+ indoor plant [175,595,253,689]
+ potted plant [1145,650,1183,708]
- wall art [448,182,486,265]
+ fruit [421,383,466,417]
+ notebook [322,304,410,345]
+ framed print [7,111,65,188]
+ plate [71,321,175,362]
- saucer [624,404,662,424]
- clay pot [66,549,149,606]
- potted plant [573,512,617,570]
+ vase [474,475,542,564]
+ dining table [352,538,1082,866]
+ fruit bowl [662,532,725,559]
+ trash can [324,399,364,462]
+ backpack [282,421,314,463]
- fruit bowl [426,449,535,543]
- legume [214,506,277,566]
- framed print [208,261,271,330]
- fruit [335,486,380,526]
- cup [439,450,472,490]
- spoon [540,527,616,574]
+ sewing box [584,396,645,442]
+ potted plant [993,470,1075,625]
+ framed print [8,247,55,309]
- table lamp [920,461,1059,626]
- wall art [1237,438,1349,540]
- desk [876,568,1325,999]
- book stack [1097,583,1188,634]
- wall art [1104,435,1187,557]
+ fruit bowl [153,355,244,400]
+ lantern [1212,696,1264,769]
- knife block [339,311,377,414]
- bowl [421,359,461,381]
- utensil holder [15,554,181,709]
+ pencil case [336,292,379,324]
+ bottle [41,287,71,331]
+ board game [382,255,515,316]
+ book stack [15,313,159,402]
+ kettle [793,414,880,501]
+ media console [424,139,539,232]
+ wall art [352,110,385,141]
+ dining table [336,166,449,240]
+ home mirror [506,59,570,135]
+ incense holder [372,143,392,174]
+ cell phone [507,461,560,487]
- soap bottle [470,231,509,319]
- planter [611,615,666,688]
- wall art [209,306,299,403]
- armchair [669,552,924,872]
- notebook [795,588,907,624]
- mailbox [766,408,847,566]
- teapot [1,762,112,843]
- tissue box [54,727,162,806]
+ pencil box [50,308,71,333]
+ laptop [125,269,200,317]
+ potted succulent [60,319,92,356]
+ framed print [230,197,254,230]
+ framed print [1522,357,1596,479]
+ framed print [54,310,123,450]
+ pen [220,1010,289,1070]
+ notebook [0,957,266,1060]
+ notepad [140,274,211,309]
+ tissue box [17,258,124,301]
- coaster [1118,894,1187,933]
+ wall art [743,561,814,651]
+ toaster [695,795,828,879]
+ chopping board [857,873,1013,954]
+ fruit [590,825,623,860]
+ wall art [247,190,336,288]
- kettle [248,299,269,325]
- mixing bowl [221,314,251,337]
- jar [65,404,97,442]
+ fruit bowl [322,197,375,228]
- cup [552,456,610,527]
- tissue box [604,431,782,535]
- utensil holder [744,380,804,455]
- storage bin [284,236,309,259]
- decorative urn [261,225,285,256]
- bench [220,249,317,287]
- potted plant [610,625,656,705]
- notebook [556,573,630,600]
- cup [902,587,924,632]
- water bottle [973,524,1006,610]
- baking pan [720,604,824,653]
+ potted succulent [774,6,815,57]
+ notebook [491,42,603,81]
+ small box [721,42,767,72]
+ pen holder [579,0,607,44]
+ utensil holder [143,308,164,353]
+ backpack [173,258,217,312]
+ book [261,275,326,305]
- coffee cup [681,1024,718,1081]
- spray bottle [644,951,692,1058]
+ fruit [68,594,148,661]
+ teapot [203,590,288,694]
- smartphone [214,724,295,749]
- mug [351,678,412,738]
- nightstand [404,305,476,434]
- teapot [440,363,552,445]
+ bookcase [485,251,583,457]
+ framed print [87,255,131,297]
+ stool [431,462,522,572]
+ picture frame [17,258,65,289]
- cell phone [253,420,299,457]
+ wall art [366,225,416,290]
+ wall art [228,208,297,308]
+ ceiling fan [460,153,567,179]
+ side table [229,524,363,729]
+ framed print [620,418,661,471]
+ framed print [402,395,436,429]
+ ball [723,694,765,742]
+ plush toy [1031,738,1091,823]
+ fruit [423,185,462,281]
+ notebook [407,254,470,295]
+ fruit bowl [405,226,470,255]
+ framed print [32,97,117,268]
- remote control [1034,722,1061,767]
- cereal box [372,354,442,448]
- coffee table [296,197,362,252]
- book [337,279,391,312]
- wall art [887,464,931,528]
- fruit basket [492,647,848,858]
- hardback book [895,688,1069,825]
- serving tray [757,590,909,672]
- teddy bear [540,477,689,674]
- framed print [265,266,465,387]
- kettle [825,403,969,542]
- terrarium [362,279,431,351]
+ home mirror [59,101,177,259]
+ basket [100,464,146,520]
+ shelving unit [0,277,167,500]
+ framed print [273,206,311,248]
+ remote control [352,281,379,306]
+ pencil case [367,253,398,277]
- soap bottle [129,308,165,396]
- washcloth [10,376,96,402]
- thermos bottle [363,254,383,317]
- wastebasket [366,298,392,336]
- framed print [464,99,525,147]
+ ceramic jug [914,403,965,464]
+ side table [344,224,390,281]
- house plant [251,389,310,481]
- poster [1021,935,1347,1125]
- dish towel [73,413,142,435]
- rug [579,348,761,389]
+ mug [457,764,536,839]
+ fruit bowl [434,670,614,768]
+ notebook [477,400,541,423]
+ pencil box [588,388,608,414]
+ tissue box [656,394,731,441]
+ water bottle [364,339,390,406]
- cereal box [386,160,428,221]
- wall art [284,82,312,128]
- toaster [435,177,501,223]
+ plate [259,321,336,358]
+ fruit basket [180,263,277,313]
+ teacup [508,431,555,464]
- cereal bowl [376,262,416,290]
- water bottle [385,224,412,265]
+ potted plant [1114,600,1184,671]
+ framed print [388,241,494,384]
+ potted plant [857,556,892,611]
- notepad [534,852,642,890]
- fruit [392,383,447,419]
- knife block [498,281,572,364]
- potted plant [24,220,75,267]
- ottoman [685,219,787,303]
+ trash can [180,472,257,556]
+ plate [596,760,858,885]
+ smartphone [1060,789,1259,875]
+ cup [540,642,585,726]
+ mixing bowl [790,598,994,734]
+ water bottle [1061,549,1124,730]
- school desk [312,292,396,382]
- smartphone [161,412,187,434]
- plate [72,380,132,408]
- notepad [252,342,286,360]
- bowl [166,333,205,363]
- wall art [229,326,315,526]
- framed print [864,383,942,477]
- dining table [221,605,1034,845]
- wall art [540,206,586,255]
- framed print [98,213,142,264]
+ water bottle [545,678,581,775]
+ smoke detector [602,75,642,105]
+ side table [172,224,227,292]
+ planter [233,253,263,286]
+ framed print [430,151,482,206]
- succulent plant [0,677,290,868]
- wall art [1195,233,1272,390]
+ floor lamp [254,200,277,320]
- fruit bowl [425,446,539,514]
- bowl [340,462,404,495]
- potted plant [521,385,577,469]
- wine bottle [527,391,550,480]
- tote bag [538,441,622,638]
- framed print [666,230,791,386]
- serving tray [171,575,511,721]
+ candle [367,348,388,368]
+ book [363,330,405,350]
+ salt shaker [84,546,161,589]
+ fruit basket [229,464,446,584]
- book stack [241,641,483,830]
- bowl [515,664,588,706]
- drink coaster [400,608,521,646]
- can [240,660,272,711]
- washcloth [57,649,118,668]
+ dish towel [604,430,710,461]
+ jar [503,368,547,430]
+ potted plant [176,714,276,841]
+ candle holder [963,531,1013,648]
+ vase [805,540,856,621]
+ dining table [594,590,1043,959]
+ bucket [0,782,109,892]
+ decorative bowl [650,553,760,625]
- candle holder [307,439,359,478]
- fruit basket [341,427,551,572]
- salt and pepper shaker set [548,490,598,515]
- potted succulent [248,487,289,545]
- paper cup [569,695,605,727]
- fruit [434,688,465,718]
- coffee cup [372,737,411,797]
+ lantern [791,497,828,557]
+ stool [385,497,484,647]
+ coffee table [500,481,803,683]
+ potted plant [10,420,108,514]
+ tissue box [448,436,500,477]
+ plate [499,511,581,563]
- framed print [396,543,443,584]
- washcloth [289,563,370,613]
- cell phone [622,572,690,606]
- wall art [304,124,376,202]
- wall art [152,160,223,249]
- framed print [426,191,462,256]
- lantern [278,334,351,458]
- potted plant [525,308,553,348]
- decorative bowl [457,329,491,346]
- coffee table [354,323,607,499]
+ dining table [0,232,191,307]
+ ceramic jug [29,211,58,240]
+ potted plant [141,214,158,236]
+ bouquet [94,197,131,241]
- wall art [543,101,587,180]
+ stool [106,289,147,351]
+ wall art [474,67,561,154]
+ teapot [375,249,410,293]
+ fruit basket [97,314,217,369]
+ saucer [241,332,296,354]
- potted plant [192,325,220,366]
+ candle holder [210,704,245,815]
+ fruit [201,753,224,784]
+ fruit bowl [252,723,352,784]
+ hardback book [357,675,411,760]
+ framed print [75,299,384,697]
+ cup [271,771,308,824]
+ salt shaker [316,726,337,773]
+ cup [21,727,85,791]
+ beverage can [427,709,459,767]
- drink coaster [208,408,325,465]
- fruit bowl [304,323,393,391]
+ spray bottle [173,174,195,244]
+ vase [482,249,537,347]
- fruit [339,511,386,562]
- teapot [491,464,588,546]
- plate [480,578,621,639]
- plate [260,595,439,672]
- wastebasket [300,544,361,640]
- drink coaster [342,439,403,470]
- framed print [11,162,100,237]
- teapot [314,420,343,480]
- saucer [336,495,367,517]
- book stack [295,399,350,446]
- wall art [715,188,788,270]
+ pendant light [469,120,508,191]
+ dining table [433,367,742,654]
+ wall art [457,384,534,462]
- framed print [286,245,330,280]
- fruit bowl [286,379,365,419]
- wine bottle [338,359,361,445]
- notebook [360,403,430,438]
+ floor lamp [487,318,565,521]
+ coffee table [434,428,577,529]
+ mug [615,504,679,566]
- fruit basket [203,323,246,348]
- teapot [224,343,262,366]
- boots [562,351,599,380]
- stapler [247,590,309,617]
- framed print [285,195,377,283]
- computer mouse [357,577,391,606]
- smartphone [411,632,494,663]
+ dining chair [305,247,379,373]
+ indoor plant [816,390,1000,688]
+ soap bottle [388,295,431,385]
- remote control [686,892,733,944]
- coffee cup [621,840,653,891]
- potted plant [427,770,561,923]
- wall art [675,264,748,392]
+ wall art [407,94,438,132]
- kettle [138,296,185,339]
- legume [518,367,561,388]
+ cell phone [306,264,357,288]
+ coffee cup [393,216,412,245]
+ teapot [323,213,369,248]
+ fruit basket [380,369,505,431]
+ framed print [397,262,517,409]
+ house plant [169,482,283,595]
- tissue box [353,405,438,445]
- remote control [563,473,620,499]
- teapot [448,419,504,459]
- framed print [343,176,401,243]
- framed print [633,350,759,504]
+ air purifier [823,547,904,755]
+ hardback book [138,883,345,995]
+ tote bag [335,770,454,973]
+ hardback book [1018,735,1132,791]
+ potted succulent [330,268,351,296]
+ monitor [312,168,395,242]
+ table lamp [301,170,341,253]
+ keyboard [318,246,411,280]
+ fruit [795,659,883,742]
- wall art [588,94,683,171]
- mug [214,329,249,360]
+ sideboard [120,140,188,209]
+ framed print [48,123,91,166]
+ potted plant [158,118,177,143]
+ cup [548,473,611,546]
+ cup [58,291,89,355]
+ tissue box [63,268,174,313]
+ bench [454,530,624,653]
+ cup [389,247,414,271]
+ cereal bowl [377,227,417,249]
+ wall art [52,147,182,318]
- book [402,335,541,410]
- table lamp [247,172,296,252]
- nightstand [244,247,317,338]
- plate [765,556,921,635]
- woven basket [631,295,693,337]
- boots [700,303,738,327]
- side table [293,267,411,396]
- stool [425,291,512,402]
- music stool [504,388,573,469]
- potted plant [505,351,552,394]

◆ **Work required**:
Say how many lines in the preceding material include the word "block", with no other words in the reply.

◆ **Result of this task**:
2